Ohhhhhhh. Sometimes my craziness drives ME crazy. I know that doesn't really make much sense.
Let me explain.
Bryan and I are painting the living room. Two (ish) walls are bright white (it's really one full wall and two partial bits of wall) and one is a light blue grey. Earlier today I decided I hate the blue grey color and Bryan agreed it looked violet, and I'm an adult who doesn't want a violet wall. Decided.
However, after a second coat, it's getting better. Weeeeee'llllllllll see.
That's not the basis of the crazy, though.
WHILE I was painting, I happened to get my monthly friend (heck yes this is THAT sort of story... sort of) and thought "I ought to sanitize my Diva Cup before using it."
What's a Diva Cup? Check out what I wrote a year ago or whatevs for specifics, but, in shorthand, it's a silicone cup I shove up my vagina during my period to catch menstrual blood. I take it out every 10-12 hours, pour the stuff in the toilet, rinse it, and put it back in. It's much easier than tampons, I almost never have to change it in public, and it's environmentally cuddly, or something.
So. I put it on the stove, along with some dishsoap (I have no idea why... it's not in the directions and probably a bad idea....) and I walk away.
And I don't remember that I've put it on the stove to be sanitized until all the water has evaporated and it's burning and the house is filling with smoke.
Oh yeah, did I mention our smoke alarm's battery died last week? Yeah.
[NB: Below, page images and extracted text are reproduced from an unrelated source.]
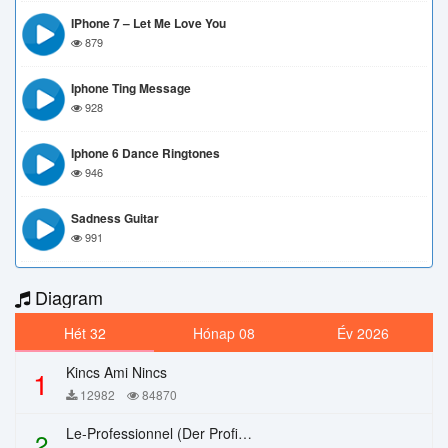
IPhone 7 – Let Me Love You
879
Iphone Ting Message
928
Iphone 6 Dance Ringtones
946
Sadness Guitar
991
Diagram
Hét 32
Hónap 08
Év 2026
Kincs Ami Nincs
1
12982
84870
Le-Professionnel (Der Profi) – Chi Mai
2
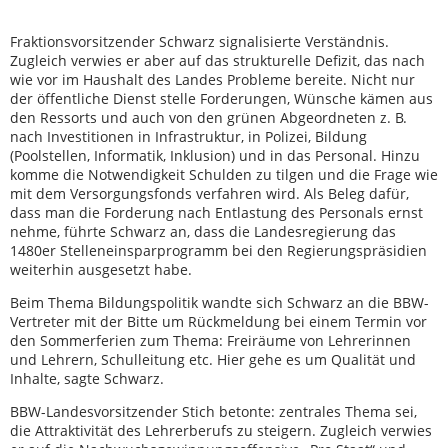
Fraktionsvorsitzender Schwarz signalisierte Verständnis.
Zugleich verwies er aber auf das strukturelle Defizit, das nach
wie vor im Haushalt des Landes Probleme bereite. Nicht nur
der öffentliche Dienst stelle Forderungen, Wünsche kämen aus
den Ressorts und auch von den grünen Abgeordneten z. B.
nach Investitionen in Infrastruktur, in Polizei, Bildung
(Poolstellen, Informatik, Inklusion) und in das Personal. Hinzu
komme die Notwendigkeit Schulden zu tilgen und die Frage wie
mit dem Versorgungsfonds verfahren wird. Als Beleg dafür,
dass man die Forderung nach Entlastung des Personals ernst
nehme, führte Schwarz an, dass die Landesregierung das
1480er Stelleneinsparprogramm bei den Regierungspräsidien
weiterhin ausgesetzt habe.
Beim Thema Bildungspolitik wandte sich Schwarz an die BBW-
Vertreter mit der Bitte um Rückmeldung bei einem Termin vor
den Sommerferien zum Thema: Freiräume von Lehrerinnen
und Lehrern, Schulleitung etc. Hier gehe es um Qualität und
Inhalte, sagte Schwarz.
BBW-Landesvorsitzender Stich betonte: zentrales Thema sei,
die Attraktivität des Lehrerberufs zu steigern. Zugleich verwies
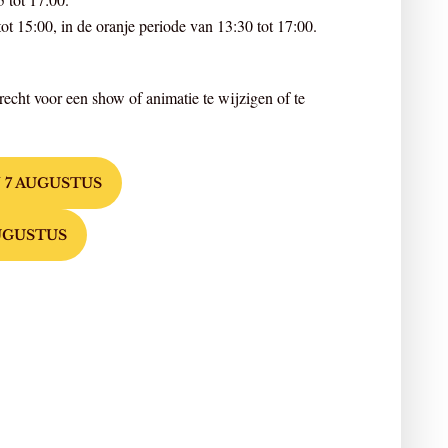
ot 15:00, in de oranje periode van 13:30 tot 17:00.
echt voor een show of animatie te wijzigen of te
7 AUGUSTUS
UGUSTUS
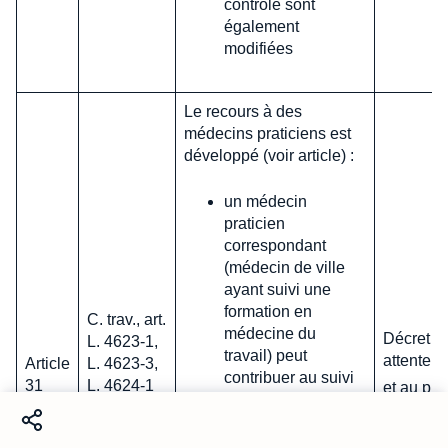
contrôle sont
également
modifiées
Le recours à des
médecins praticiens est
développé (voir article) :
un médecin
praticien
correspondant
(médecin de ville
ayant suivi une
formation en
C. trav., art.
médecine du
Décret et
L. 4623-1,
travail) peut
attente d
Article
L. 4623-3,
contribuer au suivi
31
L. 4624-1
et au plus
médical des
et L. 4822-
janvier 
travailleurs
1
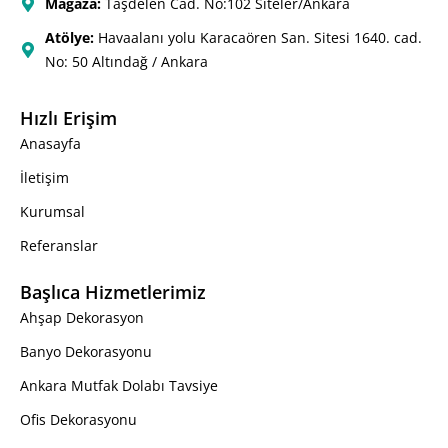
Mağaza:
Taşdelen Cad. No:102 Siteler/Ankara
Atölye:
Havaalanı yolu Karacaören San. Sitesi 1640. cad.
No: 50 Altındağ / Ankara
Hızlı Erişim
Anasayfa
İletişim
Kurumsal
Referanslar
Başlıca Hizmetlerimiz
Ahşap Dekorasyon
Banyo Dekorasyonu
Ankara Mutfak Dolabı Tavsiye
Ofis Dekorasyonu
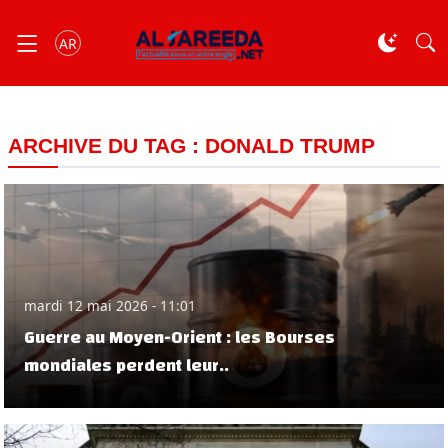
AR
ARCHIVE DU TAG : DONALD TRUMP
mardi 12 mai 2026 - 11:01
Guerre au Moyen-Orient : les Bourses
mondiales perdent leur..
So I run and grab it (it's not burning, thankfully, but smells TERRIBLE) and throw it outside, pot and all. And then I open the door, the sliding door, and all the windows I can. Bryan has been in bed for a half hour so doesn't understand WHAT IS WRONG WITH ME when I run into our room saying "Bryan!!" and then "I almost burned our apartment down!" and then "I burned my Diva Cup!" and then "I have to open all the windows in here and I'm stealing your fan."
Then I try to air the place out for two hours.
But of course, my mind starts working....
And now I have semi-convinced myself that burning a Diva Cup in a non-stick pot (I know, they're bad) will immediately give me cancer, or carbon monoxide poisoning, or death, or something.
Seriously. This happened two hours ago and I'm still awake freaked out and wanting to keep the doors open all night (probably a bad idea????).
It just smells gross. I know it's probably not at all healthy for us, but I'm not sure it's MORE unhealthy than sitting around a campfire when people throw in styrofoam plates (hello, childhood) or plastic. BUT IT IS MY HOME and now I'm obviously coming down with a bit of cancer/blacklung/pickyourdisease.
Annnnd it doesn't help that I'm getting an ultrasound on my left boob tomorrow because it's still feeling a bit weird/tender, and that I have like 9 tests to have done at the lab on Wednesday to find out if I have polycystic ovarian syndrome or whatever else it could be making my hormones wacky.
So. I'm feeling a bit neurotic these days.
Did I mention we invited new friends over to our apartment tomorrow night? The same day that I'm getting my ultrasound and finishing painting the living room ceiling and putting all the furniture back and cleaning up and making dinner???
Hi, I'm neurotic. Would you like to be my friend?